Even those familiar with the famous July Plot of 1944, in which a group of German officers led by Claus von Stauffenberg tried to kill Hitler, may not be aware that it was the last of more than a dozen planned or attempted assassinations.
The one detailed in this film, which missed its intended target by the title's number of minutes, took place barely two months after the war had begun, in the same Munich beer hall where Hitler had staged his abortive 1923 grab for power.
History robs the film of suspense potential, of course; the bomb goes off and the would-be assassin is captured in the first few minutes. What remains reads like a noble, but slightly worthy, attempt to disinter the reputation of a man largely forgotten in Germany until the publication of a 1999 biography.
That man is Georg Elser, a leftist unionist whose motives for the attempt, as this film has it, had much more to do with the class struggle than the geopolitical one. The film tells his story by flashing back from his brutal interrogation and torture to his earlier life as a carpenter and steel-mill worker, showing the development of his resolve and the flowering of his love for a married woman.
Hirschbiegel, whose 2004 portrait of Hitler's last days, Downfall, has sagged under the weight of years of online parody, bounces back from the turkey Diana with a handsomely mounted biopic that never really transcends the limitations of the genre.
In part, that's because the script's Elser isn't really that interesting a man.

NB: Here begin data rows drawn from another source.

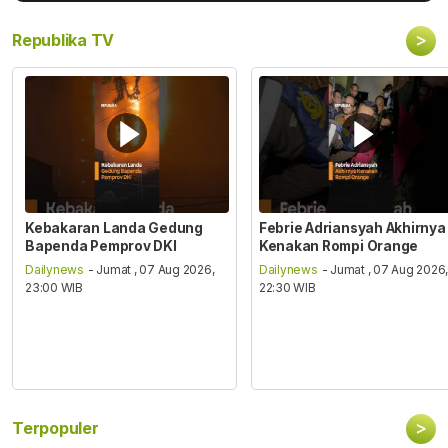
>
Republika TV
Kebakaran Landa Gedung
Febrie Adriansyah Akhirnya
Bapenda Pemprov DKI
Kenakan Rompi Orange
Dailynews
- Jumat , 07 Aug 2026,
Dailynews
- Jumat , 07 Aug 2026
23:00 WIB
22:30 WIB
>
Terpopuler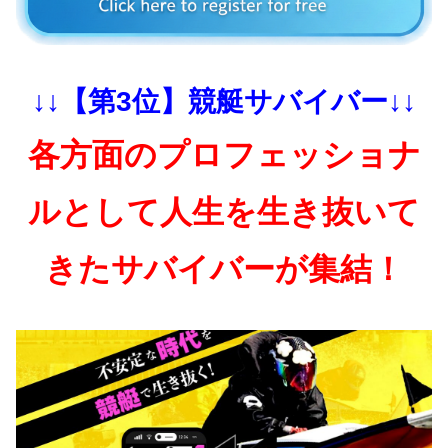
↓↓【第3位】競艇サバイバー↓↓
各方面のプロフェッショナ
ルとして人生を生き抜いて
きたサバイバーが集結！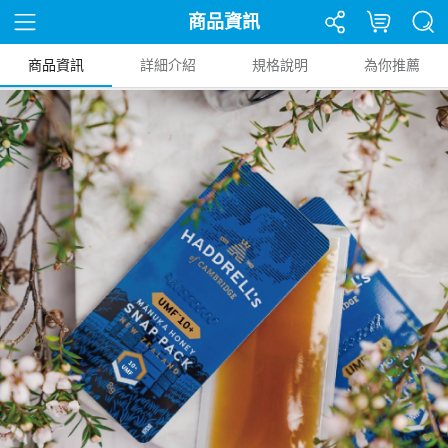
商品資訊
商品資訊
詳細介紹
規格說明
為你推薦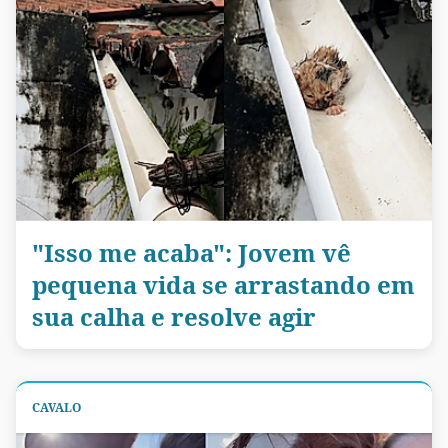
"Isso me acaba": Jovem vê
pequena vida se arrastando em
sua calha e resolve agir
CAVALO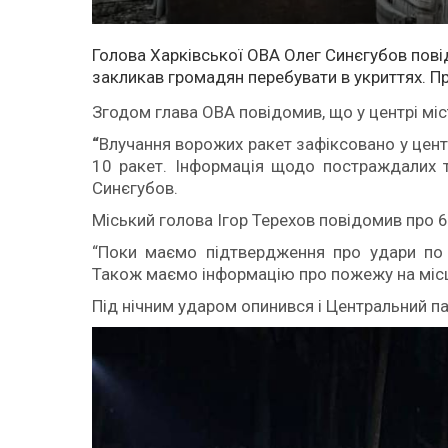
Голова Харківської ОВА Олег Синєгубов пові
закликав громадян перебувати в укриттях. П
Згодом глава ОВА повідомив, що у центрі міс
“
Влучання ворожих ракет зафіксовано у цент
10 ракет. Інформація щодо постраждалих т
Синєгубов.
Міський голова Ігор Терехов повідомив про 6 
“Поки маємо підтвердження про удари по 
Також маємо інформацію про пожежу на місці 
Під нічним ударом опинився і Центральний пар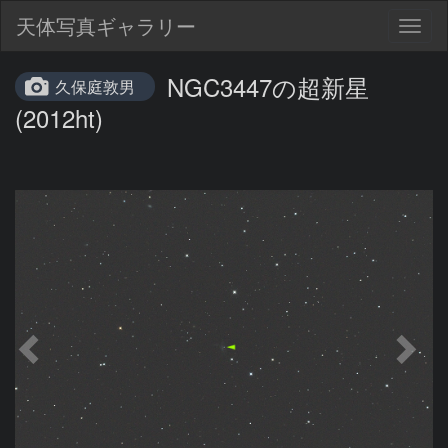
天体写真ギャラリー
Togg
navig
NGC3447の超新星
久保庭敦男
(2012ht)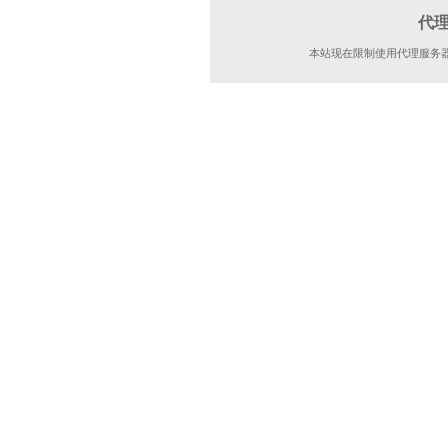
代
本站现在限制使用代理服务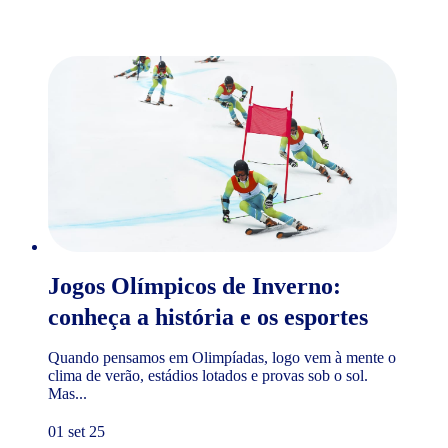
Jogos Olímpicos de Inverno:
conheça a história e os esportes
Quando pensamos em Olimpíadas, logo vem à mente o
clima de verão, estádios lotados e provas sob o sol.
Mas...
01 set 25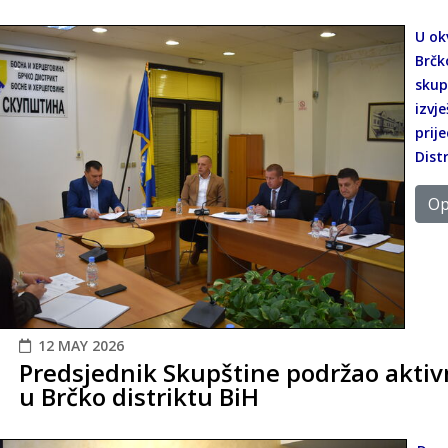
U ok
Brčk
skup
izvj
prij
Distr
Opš
12 MAY 2026
Predsjednik Skupštine podržao aktiv
u Brčko distriktu BiH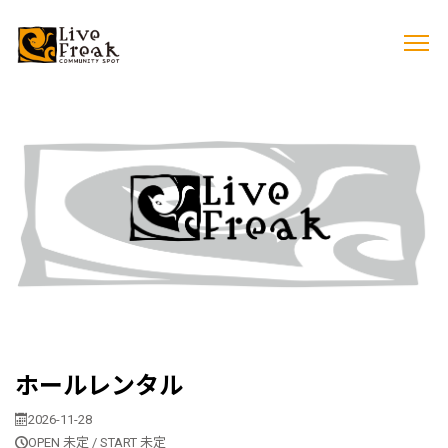
ホールレンタル
2026-11-28
OPEN 未定 / START 未定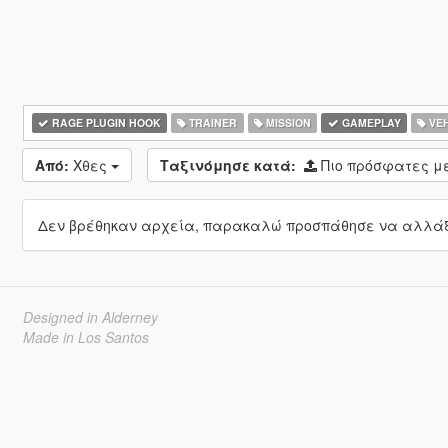
RAGE PLUGIN HOOK
TRAINER
MISSION
GAMEPLAY
VEH
Από:
Χθες
Ταξινόμησε κατά:
Πιο πρόσφατες 
Δεν βρέθηκαν αρχεία, παρακαλώ προσπάθησε να αλλάξε
Designed in Alderney
Made in Los Santos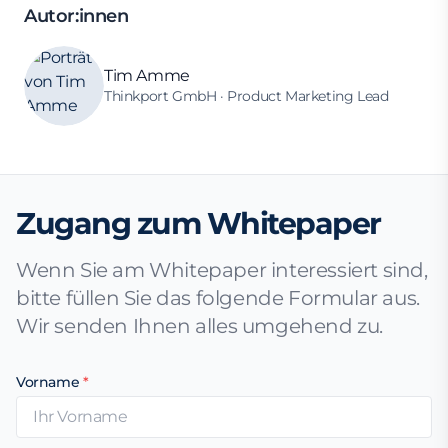
Autor:innen
Tim Amme
Thinkport GmbH · Product Marketing Lead
Zugang zum Whitepaper
Wenn Sie am Whitepaper interessiert sind,
bitte füllen Sie das folgende Formular aus.
Wir senden Ihnen alles umgehend zu.
Vorname
*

A scene that underlines his earlier pacifism ("force never solved anything") seems too deliberate and, in any case, we have no great sense of what prompts his change of mind about that.
The film is at its best when it riffs on his relationship with his interrogators, who are desperate for his help in providing an extravagant fictional confession to please the boss.
Klaussner (The Edukators, The White Ribbon) is excellent as the complicated Nebe, whose eventual fate fairly drips with irony (although his hideous execution scene is gratuitously prolonged), and Friedel makes an engaging and persuasive central figure.
But as a whole, it's a film that may appeal more to World War II geeks and students of German history than an audience at large.
Cast: Christian Friedel, Katharina Schuttler, Burghart Klaussner, Johann von Bulow
Director: Oliver Hirschbiegel
Running time: 114 mins
Rating: R16 (violence and content that may disturb) In German with English subtitles
Verdict: Accomplished if slightly worthy.